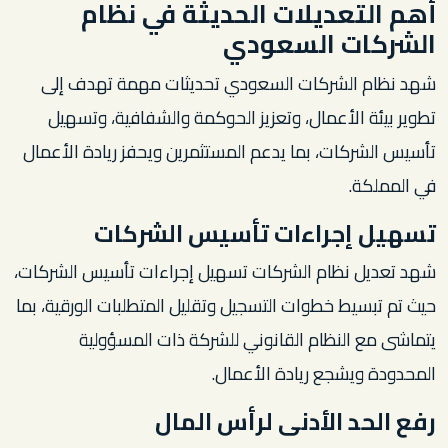
أهم التعديلات الحديثة في نظام
الشركات السعودي
شهد نظام الشركات السعودي تحديثات مهمة تهدف إلى
تطوير بيئة الأعمال، وتعزيز الحوكمة والشفافية، وتسهيل
تأسيس الشركات، بما يدعم المستثمرين ويحفز ريادة الأعمال
في المملكة.
تسهيل إجراءات تأسيس الشركات
شهد تعديل نظام الشركات تسهيل إجراءات تأسيس الشركات،
حيث تم تبسيط خطوات التسجيل وتقليل المتطلبات الورقية، بما
يتماشى مع النظام القانوني للشركة ذات المسؤولية
المحدودة ويشجع ريادة الأعمال.
رفع الحد الأدنى لرأس المال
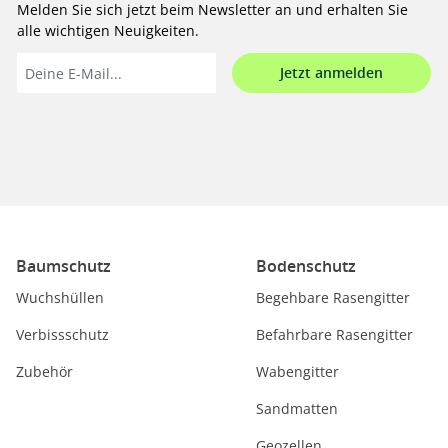
Melden Sie sich jetzt beim Newsletter an und erhalten Sie
alle wichtigen Neuigkeiten.
Jetzt anmelden
Baumschutz
Bodenschutz
Wuchshüllen
Begehbare Rasengitter
Verbissschutz
Befahrbare Rasengitter
Zubehör
Wabengitter
Sandmatten
Geozellen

Instruction
Exactly the lines from the one containing "Wuchshüllen" through the end of the listing above, inclusive, are to be written out, and no others.

Result for this exercise
Wuchshüllen
Begehbare Rasengitter
Verbissschutz
Befahrbare Rasengitter
Zubehör
Wabengitter
Sandmatten
Geozellen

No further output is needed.